**Task requirements:**
Word for word, copy out the entries below, but not the pictures in them.

═════ Input ═════

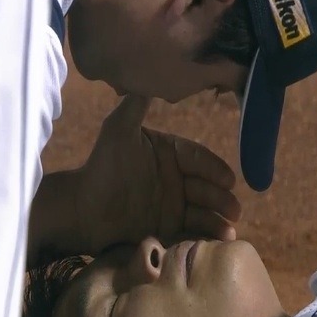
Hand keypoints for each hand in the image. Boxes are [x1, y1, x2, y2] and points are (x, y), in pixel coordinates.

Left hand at [76, 95, 241, 253]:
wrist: (82, 208)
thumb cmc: (101, 168)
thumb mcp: (118, 130)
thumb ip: (136, 105)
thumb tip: (151, 74)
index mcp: (170, 154)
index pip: (198, 158)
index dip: (214, 168)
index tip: (229, 179)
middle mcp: (176, 179)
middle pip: (205, 187)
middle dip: (221, 198)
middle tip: (234, 208)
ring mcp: (174, 205)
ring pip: (202, 211)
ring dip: (217, 220)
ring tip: (229, 229)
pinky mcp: (168, 229)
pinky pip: (190, 232)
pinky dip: (204, 237)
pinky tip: (216, 242)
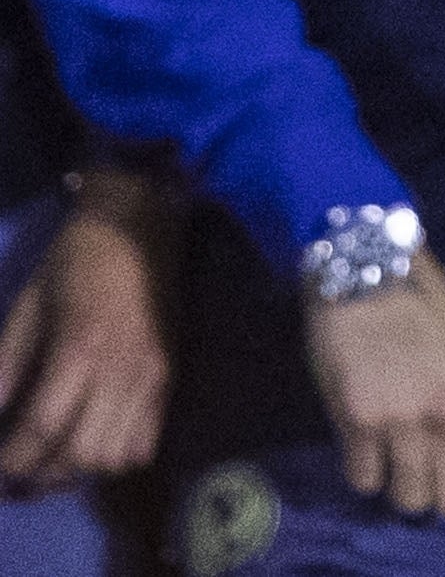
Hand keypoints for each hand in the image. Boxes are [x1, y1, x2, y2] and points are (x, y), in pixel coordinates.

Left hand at [0, 171, 179, 492]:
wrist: (139, 228)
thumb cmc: (73, 265)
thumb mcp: (25, 310)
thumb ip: (4, 370)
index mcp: (79, 349)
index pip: (40, 428)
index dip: (10, 459)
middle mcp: (121, 371)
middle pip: (81, 455)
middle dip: (41, 474)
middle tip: (18, 468)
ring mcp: (152, 377)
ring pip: (115, 457)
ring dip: (79, 470)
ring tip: (54, 459)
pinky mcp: (170, 378)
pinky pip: (146, 442)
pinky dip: (116, 457)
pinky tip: (94, 441)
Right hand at [306, 259, 444, 519]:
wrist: (372, 276)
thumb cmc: (431, 312)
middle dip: (441, 491)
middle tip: (427, 468)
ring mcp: (404, 421)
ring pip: (409, 501)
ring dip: (401, 485)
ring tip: (395, 456)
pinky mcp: (358, 422)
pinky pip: (363, 481)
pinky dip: (364, 469)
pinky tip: (366, 443)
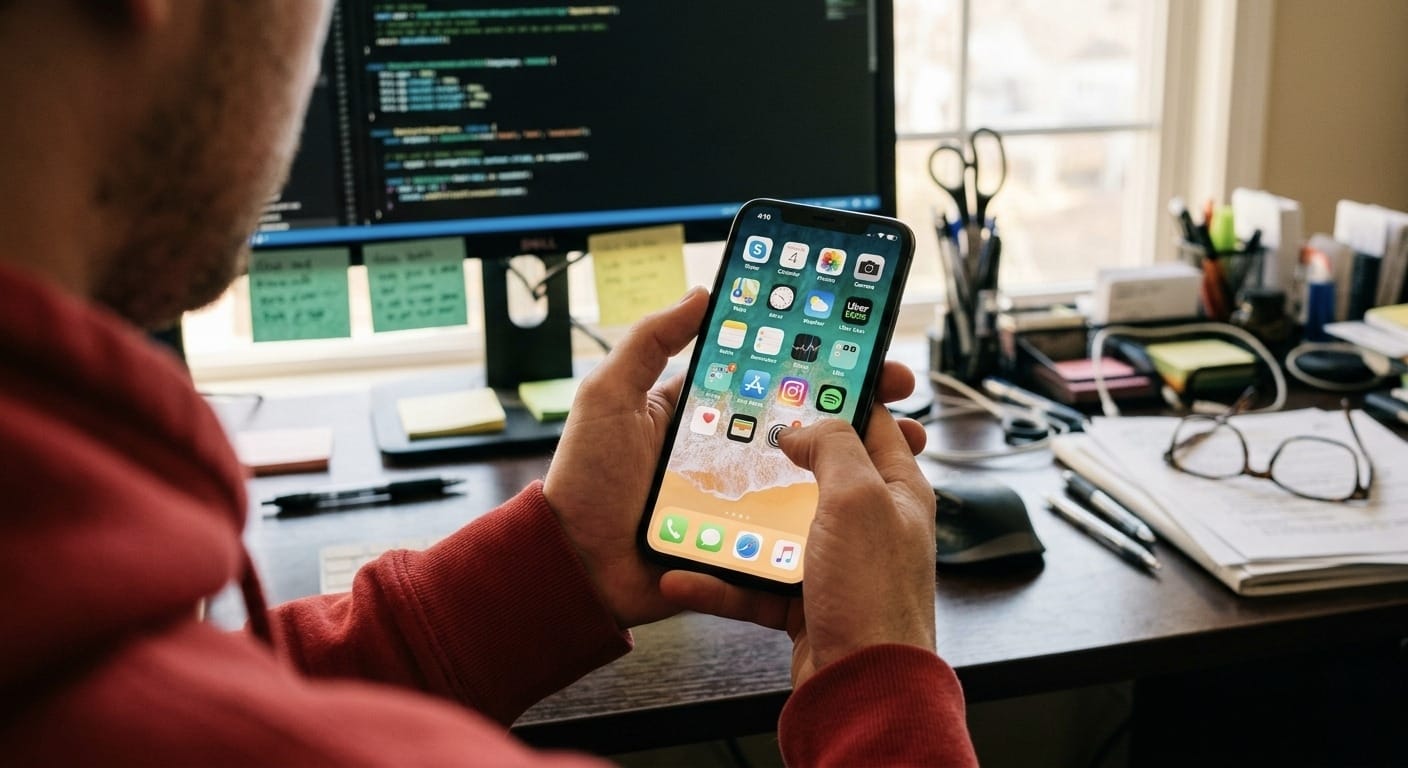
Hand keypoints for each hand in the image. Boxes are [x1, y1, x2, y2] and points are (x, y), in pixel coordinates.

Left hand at [545, 286, 923, 629]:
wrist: (576, 570)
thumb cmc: (584, 482)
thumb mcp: (608, 397)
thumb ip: (649, 343)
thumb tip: (702, 294)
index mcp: (702, 414)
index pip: (769, 377)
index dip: (815, 362)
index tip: (862, 347)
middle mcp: (727, 452)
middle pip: (804, 423)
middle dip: (856, 408)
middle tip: (897, 396)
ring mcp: (739, 498)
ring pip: (811, 473)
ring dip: (858, 459)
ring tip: (900, 445)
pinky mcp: (744, 541)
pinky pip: (793, 526)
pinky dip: (830, 515)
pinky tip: (864, 501)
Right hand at [660, 404, 935, 687]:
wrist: (863, 687)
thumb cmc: (875, 597)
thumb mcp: (858, 499)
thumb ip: (833, 447)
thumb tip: (804, 426)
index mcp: (895, 490)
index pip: (871, 424)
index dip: (838, 395)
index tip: (796, 375)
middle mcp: (868, 525)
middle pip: (815, 475)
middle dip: (773, 460)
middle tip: (733, 435)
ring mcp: (835, 565)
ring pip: (778, 529)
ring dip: (736, 523)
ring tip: (697, 505)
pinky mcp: (805, 604)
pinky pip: (754, 583)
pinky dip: (720, 581)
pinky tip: (684, 575)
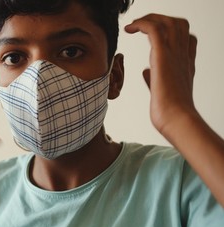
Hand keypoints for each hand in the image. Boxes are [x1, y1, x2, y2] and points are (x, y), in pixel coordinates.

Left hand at [125, 14, 197, 135]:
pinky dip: (141, 23)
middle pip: (178, 24)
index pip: (186, 38)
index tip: (153, 36)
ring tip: (133, 26)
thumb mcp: (161, 91)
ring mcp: (174, 54)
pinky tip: (130, 29)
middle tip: (141, 27)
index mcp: (184, 64)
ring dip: (148, 19)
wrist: (176, 119)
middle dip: (159, 20)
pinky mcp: (163, 55)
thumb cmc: (169, 112)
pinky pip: (154, 29)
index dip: (171, 33)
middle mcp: (182, 56)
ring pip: (167, 22)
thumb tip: (147, 72)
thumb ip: (154, 78)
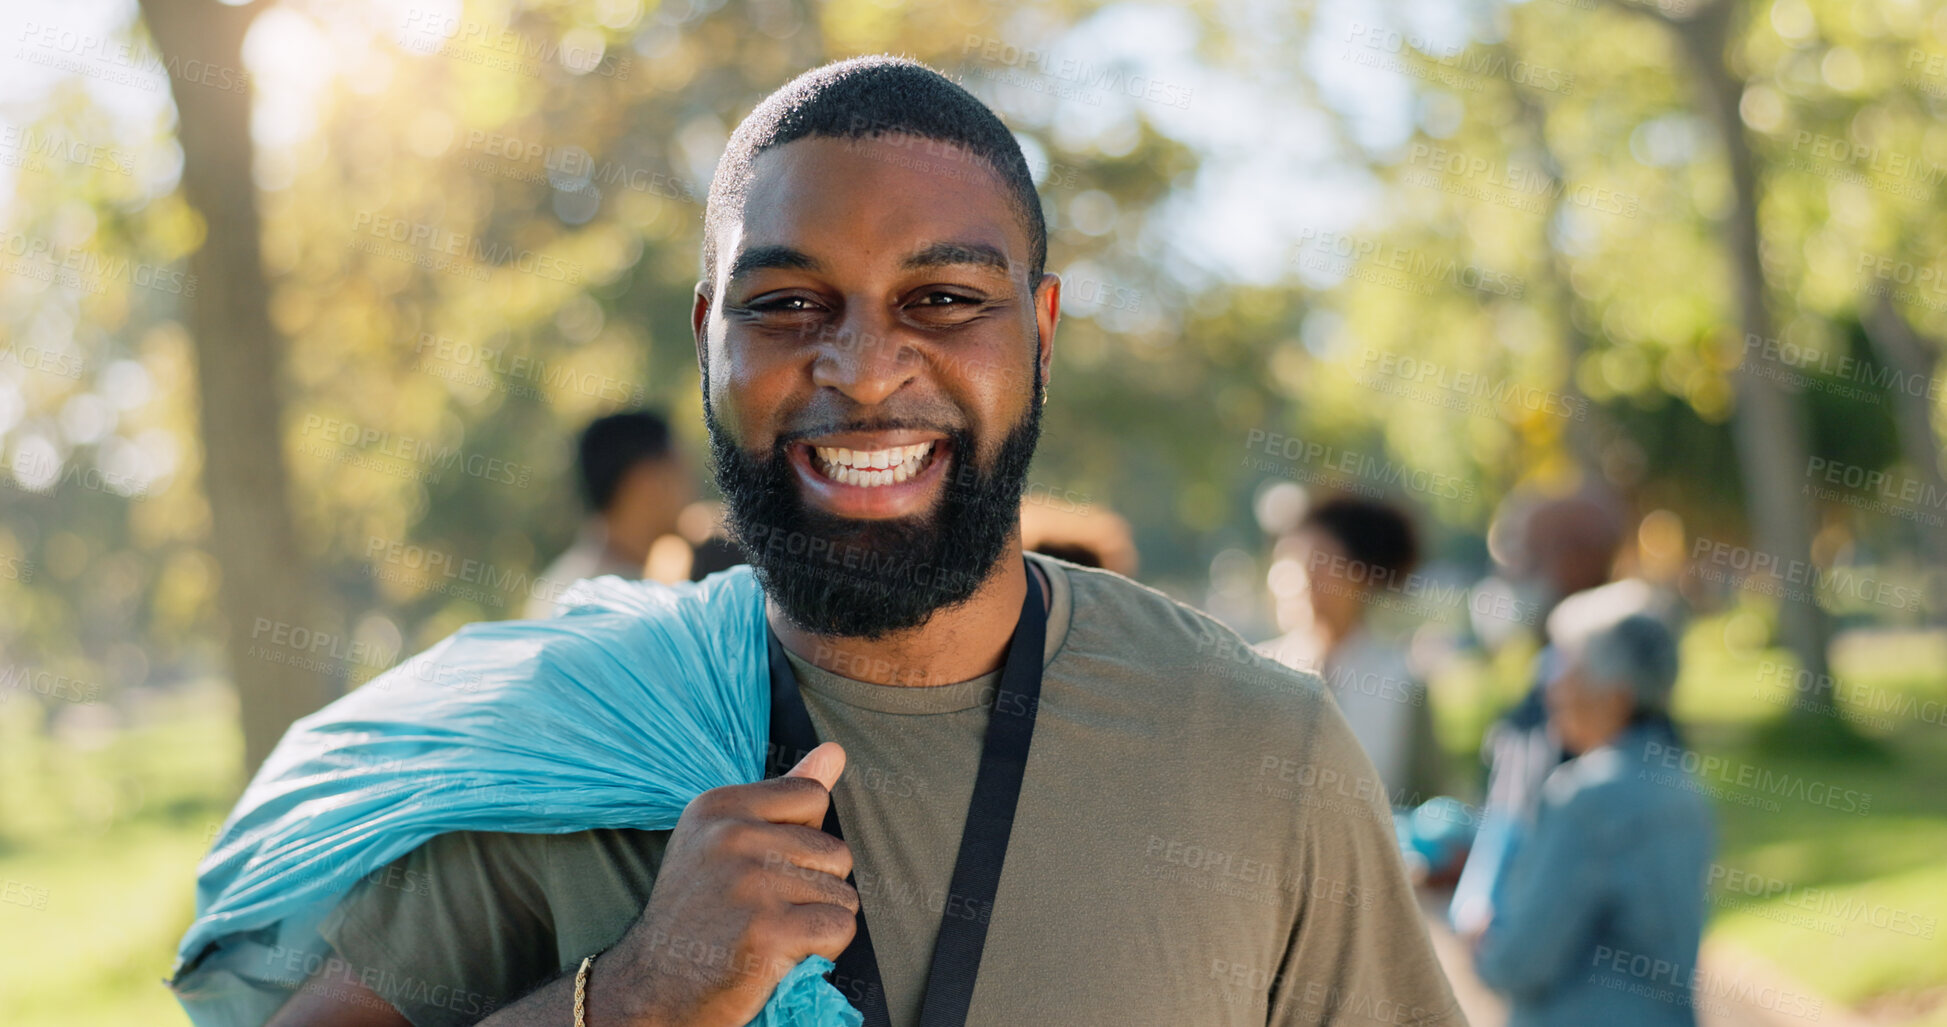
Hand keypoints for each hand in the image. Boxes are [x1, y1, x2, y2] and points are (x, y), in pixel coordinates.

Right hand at [590, 742, 857, 1026]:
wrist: (652, 989)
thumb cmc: (697, 914)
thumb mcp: (725, 840)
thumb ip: (786, 795)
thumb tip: (835, 751)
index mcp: (720, 806)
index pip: (812, 798)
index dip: (801, 843)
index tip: (760, 870)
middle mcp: (732, 836)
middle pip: (835, 850)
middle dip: (812, 888)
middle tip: (760, 911)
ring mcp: (751, 883)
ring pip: (842, 893)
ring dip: (816, 922)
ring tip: (767, 933)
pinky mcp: (768, 930)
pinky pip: (840, 926)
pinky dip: (821, 949)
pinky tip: (779, 954)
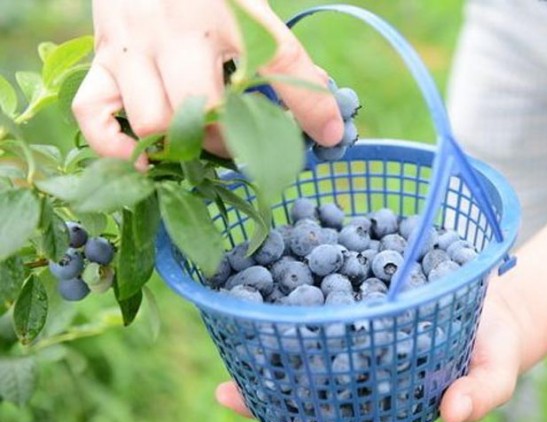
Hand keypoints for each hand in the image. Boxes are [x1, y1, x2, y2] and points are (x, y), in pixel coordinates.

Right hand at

═════

**Result of this exercise:**
Hand keypoints for each hand in the image. Boxes are [x1, y1, x2, y2] and points are (x, y), in pixel coordinates.

Left hand at [76, 95, 241, 253]:
wrist: (82, 208)
thumb cmc: (101, 168)
thumb mcp: (118, 130)
thumb ip: (136, 105)
thumb tip: (151, 74)
index mcp: (170, 154)
index pip: (198, 158)
index dip: (214, 168)
index tip: (229, 179)
middle mcp: (176, 179)
middle pip: (205, 187)
middle dip: (221, 198)
middle tip: (234, 208)
ring mcp: (174, 205)
ring pip: (202, 211)
ring dip: (217, 220)
ring tip: (229, 229)
pinky mcp: (168, 229)
pinky pip: (190, 232)
pinky dip: (204, 237)
pinky tip: (216, 242)
Hand keypoints for each hand in the image. Boxes are [x1, y1, x2, y2] and points are (x, y), in pixel coordinates.

Left hand at [0, 171, 179, 492]:
wrist: (139, 228)
thumb cmc: (73, 265)
thumb mcp: (25, 310)
thumb ip: (4, 370)
index mcp: (79, 349)
index pip: (40, 428)
index dip: (10, 459)
middle mcp: (121, 371)
middle pip: (81, 455)
middle dip: (41, 474)
middle tip: (18, 468)
ring mcp: (152, 377)
ring pip: (115, 457)
ring dip: (79, 470)
ring tip: (54, 459)
pinky mcp: (170, 378)
pinky pip: (146, 442)
pinky dip: (116, 457)
pinky tip: (94, 441)
Right hand at [306, 259, 444, 519]:
wrist: (372, 276)
thumb cmc: (431, 312)
middle dip: (441, 491)
middle tip: (427, 468)
ring mcp: (404, 421)
ring pip: (409, 501)
ring dip: (401, 485)
ring tip: (395, 456)
pinky mcp: (358, 422)
pinky pip: (363, 481)
pinky dip: (364, 469)
pinky tip: (366, 443)
Hand keypoints for each hand in the image. Boxes are [x1, y1, x2, y2] and points are (x, y), in pixel coordinates.

Left hand at [545, 286, 923, 629]:
wrist: (576, 570)
thumb cmc: (584, 482)
thumb mcp: (608, 397)
thumb ip: (649, 343)
thumb tip: (702, 294)
index mcp: (702, 414)
index pip: (769, 377)
index dip: (815, 362)
index tip: (862, 347)
middle mcp: (727, 452)
middle pip: (804, 423)
middle dip: (856, 408)
middle tip: (897, 396)
ring mcp: (739, 498)
ring pip: (811, 473)
ring dip: (858, 459)
ring tip: (900, 445)
pinky mcp: (744, 541)
pinky pip: (793, 526)
pinky dip: (830, 515)
pinky tip: (864, 501)
Right hand at [660, 404, 935, 687]:
wrist: (863, 687)
thumb cmc: (875, 597)
thumb mcp: (858, 499)
thumb ip: (833, 447)
thumb tip: (804, 426)
index mcp: (895, 490)
index pip: (871, 424)
index dip: (838, 395)
index tip: (796, 375)
middle mcp: (868, 525)
middle pip: (815, 475)
middle dip: (773, 460)
middle tip: (733, 435)
ring mcp: (835, 565)
ring pip: (778, 529)
ring dip: (736, 523)
ring tip: (697, 505)
pinky mcp: (805, 604)
pinky pip: (754, 583)
pinky dip: (720, 581)
pinky tip: (684, 575)
Hand keypoints for each hand in the image. Boxes are [x1, y1, x2, y2] and points are (x, y), in pixel coordinates.

Left hand at [125, 14, 197, 135]:
pinky dip: (141, 23)
middle pip: (178, 24)
index pip: (186, 38)
index tip: (153, 36)
ring tip: (133, 26)
thumb mcp: (161, 91)
ring mcp: (174, 54)
pinky tip: (130, 29)
middle tip: (141, 27)
index mcp: (184, 64)
ring dip: (148, 19)
wrist: (176, 119)
middle dip: (159, 20)
pinky mcp: (163, 55)
thumb cmc: (169, 112)
pinky pip: (154, 29)
index dip: (171, 33)
middle mcp: (182, 56)
ring pip: (167, 22)
thumb tip: (147, 72)
thumb ip: (154, 78)
Hand keypoints for each hand in the image. Boxes are [x1, y1, x2, y2] and points are (x, y), in pixel coordinates.

Right hand at [590, 742, 857, 1026]:
wrist: (652, 989)
thumb cmc: (697, 914)
thumb mcp: (725, 840)
thumb ip: (786, 795)
thumb tip: (835, 751)
index mcp: (720, 806)
index pip: (812, 798)
index dip: (801, 843)
index tip: (760, 870)
middle mcp: (732, 836)
middle pip: (835, 850)
middle dip: (812, 888)
middle tip: (760, 911)
ring mcp: (751, 883)
ring pip: (842, 893)
ring dip: (816, 922)
ring tip: (767, 933)
pinky mcp: (768, 930)
pinky pip: (840, 926)
pinky dip: (821, 949)
pinky tip: (779, 954)
Hand keypoints for each hand in the image. Boxes are [x1, y1, x2, y2] and points are (x, y), in pixel coordinates.

Right hand at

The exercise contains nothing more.